Exercise: If a line in the records below contains the word "viên", copy it.

Data records

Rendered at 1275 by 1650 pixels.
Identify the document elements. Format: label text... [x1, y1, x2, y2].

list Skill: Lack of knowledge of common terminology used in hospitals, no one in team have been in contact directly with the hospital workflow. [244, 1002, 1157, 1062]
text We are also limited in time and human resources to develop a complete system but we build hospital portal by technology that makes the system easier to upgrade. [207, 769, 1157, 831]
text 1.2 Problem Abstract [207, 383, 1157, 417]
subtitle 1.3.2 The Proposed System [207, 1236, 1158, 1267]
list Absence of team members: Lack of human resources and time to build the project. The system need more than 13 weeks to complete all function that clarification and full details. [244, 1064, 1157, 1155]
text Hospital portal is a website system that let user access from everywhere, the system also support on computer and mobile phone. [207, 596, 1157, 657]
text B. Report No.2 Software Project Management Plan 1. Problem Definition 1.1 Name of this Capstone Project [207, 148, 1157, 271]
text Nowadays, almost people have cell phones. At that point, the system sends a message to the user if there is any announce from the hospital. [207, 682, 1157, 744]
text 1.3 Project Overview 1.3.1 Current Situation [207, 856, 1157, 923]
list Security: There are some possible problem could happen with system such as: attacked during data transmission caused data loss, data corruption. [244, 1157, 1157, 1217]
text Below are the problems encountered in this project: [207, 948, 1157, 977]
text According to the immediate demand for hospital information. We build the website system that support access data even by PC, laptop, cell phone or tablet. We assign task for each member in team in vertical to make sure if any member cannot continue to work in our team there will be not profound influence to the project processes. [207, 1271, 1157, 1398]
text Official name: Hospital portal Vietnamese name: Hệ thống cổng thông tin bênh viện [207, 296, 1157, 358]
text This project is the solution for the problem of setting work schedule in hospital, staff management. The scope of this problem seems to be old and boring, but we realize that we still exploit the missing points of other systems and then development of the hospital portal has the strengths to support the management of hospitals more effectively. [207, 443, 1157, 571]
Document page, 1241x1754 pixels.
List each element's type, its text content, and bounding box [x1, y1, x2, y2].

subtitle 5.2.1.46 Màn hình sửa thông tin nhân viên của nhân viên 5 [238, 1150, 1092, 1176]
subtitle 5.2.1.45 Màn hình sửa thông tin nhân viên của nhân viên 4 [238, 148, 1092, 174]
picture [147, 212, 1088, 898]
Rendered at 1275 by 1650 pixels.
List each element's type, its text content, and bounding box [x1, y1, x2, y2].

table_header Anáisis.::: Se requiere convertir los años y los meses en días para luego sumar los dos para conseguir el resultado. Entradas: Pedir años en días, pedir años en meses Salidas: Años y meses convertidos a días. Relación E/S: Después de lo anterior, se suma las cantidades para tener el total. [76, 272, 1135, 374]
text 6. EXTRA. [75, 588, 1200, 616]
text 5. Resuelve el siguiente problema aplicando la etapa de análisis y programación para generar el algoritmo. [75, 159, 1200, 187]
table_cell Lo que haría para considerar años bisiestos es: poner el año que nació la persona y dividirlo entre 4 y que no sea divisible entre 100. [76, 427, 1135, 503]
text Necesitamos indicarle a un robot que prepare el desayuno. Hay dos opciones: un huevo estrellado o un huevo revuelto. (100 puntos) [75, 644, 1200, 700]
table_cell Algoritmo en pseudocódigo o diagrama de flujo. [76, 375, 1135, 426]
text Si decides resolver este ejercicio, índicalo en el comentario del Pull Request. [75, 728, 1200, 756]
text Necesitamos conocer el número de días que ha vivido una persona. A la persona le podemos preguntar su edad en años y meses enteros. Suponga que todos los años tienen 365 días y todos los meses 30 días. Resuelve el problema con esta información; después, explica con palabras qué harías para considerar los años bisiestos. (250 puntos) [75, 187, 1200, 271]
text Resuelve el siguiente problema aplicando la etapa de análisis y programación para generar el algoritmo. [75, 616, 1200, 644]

Response area:
subtitle 5.2.1.46 Màn hình sửa thông tin nhân viên của nhân viên 5 [238, 1150, 1092, 1176]
subtitle 5.2.1.45 Màn hình sửa thông tin nhân viên của nhân viên 4 [238, 148, 1092, 174]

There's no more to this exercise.